Fibromyalgia & Myofascial Pain Syndromes
A bane in the practice of almost any clinician who treats chronic pain syndromes is the patient with chronic muscular pain, specifically fibromyalgia and myofascial pain syndromes.1 In general, musculoskeletal pain impacts greater than 40 million people in the United States, and is responsible for greater than 300 million physician visits, with a cost in the hundreds of millions of dollars.2 Musculoskeletal pain is divided into articular pain, such as osteo- and rheumatoid arthritis, as well as myofascial and fibromyalgia pain syndromes. The clinician should understand the differences, similarities, and interactions between these syndromes. For the purpose of this article, the majority of the focus will be on fibromyalgia and myofascial pain. It is quite common — though inaccurate — that these two terms are used interchangeably.

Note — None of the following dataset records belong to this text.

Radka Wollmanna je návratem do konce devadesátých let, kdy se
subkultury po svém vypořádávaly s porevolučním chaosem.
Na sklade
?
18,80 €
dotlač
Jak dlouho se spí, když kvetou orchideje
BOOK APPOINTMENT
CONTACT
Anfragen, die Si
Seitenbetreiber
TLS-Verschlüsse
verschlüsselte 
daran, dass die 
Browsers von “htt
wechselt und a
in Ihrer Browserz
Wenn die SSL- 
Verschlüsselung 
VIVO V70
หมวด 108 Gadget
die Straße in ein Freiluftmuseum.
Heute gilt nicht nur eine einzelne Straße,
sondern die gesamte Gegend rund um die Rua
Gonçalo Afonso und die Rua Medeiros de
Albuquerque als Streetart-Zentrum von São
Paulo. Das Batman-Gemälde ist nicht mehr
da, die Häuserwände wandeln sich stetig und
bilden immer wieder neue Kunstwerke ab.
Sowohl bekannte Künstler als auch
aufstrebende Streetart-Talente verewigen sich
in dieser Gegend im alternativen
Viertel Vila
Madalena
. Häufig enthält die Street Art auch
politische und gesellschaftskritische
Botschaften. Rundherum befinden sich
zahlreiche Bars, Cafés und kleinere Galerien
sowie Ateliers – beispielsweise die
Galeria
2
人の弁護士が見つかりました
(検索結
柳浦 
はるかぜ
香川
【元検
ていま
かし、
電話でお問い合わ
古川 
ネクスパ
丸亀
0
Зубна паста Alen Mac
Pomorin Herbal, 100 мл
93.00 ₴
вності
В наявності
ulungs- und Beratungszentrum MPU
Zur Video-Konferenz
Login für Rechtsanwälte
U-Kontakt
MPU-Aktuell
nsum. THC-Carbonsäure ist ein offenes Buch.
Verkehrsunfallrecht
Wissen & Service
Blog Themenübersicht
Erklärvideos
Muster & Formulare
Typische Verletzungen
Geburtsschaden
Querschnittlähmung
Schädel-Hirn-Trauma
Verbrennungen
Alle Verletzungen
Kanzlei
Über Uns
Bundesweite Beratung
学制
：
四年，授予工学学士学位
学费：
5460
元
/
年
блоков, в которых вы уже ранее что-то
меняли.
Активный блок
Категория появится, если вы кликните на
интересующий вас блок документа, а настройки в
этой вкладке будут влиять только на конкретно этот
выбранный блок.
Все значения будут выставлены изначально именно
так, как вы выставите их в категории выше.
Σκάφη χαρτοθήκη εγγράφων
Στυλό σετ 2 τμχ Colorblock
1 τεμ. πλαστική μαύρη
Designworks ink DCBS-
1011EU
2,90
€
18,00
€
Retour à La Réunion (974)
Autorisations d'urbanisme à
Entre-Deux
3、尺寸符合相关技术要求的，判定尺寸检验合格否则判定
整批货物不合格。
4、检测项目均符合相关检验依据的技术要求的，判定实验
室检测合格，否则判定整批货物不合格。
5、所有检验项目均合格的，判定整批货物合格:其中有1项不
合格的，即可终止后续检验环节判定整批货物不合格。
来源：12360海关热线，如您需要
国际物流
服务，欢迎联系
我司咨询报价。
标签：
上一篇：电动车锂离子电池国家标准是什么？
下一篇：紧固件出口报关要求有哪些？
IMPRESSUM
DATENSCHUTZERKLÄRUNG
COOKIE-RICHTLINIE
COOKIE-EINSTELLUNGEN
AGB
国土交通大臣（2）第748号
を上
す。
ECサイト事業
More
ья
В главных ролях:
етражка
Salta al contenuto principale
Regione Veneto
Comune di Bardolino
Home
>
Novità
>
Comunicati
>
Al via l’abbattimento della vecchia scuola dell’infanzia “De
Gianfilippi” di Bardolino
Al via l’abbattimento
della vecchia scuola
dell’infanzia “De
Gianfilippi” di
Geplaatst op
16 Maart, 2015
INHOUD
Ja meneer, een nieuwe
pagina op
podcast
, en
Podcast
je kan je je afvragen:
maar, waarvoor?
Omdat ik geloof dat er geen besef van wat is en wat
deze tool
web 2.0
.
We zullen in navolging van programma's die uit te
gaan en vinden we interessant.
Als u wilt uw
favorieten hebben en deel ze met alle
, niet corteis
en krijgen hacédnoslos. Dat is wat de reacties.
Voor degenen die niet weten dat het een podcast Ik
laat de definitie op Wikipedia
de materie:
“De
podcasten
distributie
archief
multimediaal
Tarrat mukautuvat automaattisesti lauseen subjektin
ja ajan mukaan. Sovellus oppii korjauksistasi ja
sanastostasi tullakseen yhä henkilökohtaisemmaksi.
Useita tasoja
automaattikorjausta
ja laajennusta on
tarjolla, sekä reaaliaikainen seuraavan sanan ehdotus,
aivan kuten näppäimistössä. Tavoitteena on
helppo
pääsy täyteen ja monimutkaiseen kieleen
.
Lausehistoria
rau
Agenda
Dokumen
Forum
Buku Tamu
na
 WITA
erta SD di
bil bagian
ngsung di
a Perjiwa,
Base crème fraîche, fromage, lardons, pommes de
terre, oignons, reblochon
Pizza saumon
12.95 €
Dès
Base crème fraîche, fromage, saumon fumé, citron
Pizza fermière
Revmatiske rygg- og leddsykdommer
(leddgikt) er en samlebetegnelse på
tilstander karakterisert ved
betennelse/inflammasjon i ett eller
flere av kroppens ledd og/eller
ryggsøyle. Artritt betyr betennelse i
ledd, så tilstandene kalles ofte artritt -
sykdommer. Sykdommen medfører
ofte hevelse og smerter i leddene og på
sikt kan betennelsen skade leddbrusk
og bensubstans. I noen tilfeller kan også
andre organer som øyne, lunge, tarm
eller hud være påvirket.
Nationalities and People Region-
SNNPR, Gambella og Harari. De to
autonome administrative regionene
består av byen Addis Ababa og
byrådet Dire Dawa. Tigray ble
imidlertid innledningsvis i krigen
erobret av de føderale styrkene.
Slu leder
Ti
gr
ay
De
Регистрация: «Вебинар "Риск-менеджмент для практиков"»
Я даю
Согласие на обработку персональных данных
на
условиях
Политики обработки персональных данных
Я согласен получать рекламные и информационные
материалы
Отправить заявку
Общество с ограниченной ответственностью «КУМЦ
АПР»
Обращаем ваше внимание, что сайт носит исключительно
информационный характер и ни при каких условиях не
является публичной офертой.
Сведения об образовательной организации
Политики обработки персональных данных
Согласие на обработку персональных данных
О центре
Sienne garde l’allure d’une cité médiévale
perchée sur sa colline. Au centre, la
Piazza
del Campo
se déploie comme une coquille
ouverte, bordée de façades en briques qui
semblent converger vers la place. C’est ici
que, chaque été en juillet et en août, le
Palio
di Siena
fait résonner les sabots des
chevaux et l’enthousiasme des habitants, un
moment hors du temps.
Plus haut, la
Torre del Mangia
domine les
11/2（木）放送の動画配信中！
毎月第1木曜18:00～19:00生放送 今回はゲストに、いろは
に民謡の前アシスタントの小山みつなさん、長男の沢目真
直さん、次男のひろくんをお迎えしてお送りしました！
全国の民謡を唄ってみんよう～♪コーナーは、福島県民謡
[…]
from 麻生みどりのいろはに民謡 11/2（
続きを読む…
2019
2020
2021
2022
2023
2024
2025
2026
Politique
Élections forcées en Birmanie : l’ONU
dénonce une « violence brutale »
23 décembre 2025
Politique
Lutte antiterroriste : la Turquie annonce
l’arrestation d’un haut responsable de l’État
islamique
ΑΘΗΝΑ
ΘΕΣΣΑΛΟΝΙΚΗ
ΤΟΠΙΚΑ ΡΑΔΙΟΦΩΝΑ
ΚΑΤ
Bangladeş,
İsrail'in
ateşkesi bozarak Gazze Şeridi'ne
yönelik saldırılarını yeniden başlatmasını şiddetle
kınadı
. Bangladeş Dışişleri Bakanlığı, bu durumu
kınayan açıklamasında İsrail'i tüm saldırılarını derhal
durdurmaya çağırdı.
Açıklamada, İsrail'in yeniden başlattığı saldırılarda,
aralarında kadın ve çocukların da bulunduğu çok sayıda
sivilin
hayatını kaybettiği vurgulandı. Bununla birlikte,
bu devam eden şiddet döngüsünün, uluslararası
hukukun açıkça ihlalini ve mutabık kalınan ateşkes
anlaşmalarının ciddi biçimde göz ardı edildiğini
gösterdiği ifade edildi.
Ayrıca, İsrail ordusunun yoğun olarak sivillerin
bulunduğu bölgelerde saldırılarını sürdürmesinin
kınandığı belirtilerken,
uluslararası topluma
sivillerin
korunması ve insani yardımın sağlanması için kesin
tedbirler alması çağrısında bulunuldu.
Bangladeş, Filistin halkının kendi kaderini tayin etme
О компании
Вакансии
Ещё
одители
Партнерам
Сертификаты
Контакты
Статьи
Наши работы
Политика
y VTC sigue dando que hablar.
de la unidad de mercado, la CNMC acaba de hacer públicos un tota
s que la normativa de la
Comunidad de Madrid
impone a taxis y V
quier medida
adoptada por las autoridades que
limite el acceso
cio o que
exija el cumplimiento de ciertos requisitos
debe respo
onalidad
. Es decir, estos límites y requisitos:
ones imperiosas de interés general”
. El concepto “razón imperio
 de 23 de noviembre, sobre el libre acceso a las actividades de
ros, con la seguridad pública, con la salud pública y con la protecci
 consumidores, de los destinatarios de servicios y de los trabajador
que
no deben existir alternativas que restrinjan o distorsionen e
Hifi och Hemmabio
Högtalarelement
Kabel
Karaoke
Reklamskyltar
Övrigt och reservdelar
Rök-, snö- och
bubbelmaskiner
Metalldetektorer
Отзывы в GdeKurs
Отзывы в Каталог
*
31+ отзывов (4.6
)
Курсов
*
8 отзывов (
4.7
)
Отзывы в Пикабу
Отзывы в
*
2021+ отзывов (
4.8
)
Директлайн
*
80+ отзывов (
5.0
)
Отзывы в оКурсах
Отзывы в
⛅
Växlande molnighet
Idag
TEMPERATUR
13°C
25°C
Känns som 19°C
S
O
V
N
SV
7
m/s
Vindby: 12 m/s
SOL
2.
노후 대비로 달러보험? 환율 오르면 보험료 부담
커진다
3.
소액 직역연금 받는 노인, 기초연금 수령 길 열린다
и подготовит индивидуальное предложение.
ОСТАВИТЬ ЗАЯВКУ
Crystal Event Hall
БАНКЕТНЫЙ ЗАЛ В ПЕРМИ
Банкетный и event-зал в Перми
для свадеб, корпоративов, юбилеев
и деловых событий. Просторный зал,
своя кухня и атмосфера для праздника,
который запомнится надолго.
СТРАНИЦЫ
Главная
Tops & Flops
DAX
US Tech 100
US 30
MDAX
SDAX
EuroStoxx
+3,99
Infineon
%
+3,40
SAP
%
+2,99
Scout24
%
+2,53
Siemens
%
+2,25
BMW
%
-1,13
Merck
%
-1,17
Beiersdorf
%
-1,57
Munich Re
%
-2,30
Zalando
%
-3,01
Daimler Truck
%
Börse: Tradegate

Fibromyalgia Diagnostic Considerations
A primary symptom for fibromyalgia is the widespread diffuse muscular pain and tenderness.3 In order to meet the criteria of the American College of Rheumatology, 11 of the 18 defined Tender Points (TePts) which are painful with a standard 4 kilograms of force, and present for greater than three months.4 A wide variety of other accompanying symptoms such as fatigue, generalized weakness, non restorative sleep, cognitive difficulties, and subjective swelling or stiffness, along with occasional paresthesias, dysthesias and allodynia may coexist to complicate diagnosis and treatment. These concurrent symptoms also support the belief that central sensitization mechanisms, similar to neuropathic pain syndromes, may play a role in fibromyalgia pathology. Moreover, it is not uncommon for the patient to have other associated syndromes including anxiety, depression, irritable bowel syndrome, migraine headaches and other rheumatologic disorders, further complicating the clinical situation.
At times, the accurate diagnosis may appear as one of exclusion, as the differential diagnosis is quite expansive. Extensive laboratory evaluation may help rule out syndromes as polymyositis, chronic Lyme disease, hepatitis C, osteomalacia, polymyalgia rheumatica, rheumatoid arthritis, Systemic lupus erythematosus, and various drug or nutritional induced myopathies. Like many of these other listed syndromes, myofascial pain should also be in the differential diagnosis, and may co-exist with fibromyalgia.
The difficulty in making an accurate diagnosis, along with often secondary behavioral issues in the patient, tends to promote the myth that fibromyalgia is a psychiatric or psychosomatic illness, akin to a “supratentorial” syndrome, as quoted by a regional HMO medical director. Specific laboratory studies tend to support the hypothesis of central sensitizations influence. CSF assays of fibromyalgia patients have found increased levels of substance P, and lower levels of serotonin, norepinephrine, and dopamine. ACTH and epinephrine release in response to hyperglycemia is blunted, as is sleep induced prolactin and growth hormone release. Moreover, heart rate response to exercise is diminished, as is vasoconstrictor responses to acoustic and cold stressors. More recent studies also report connective tissue collagen structure changes.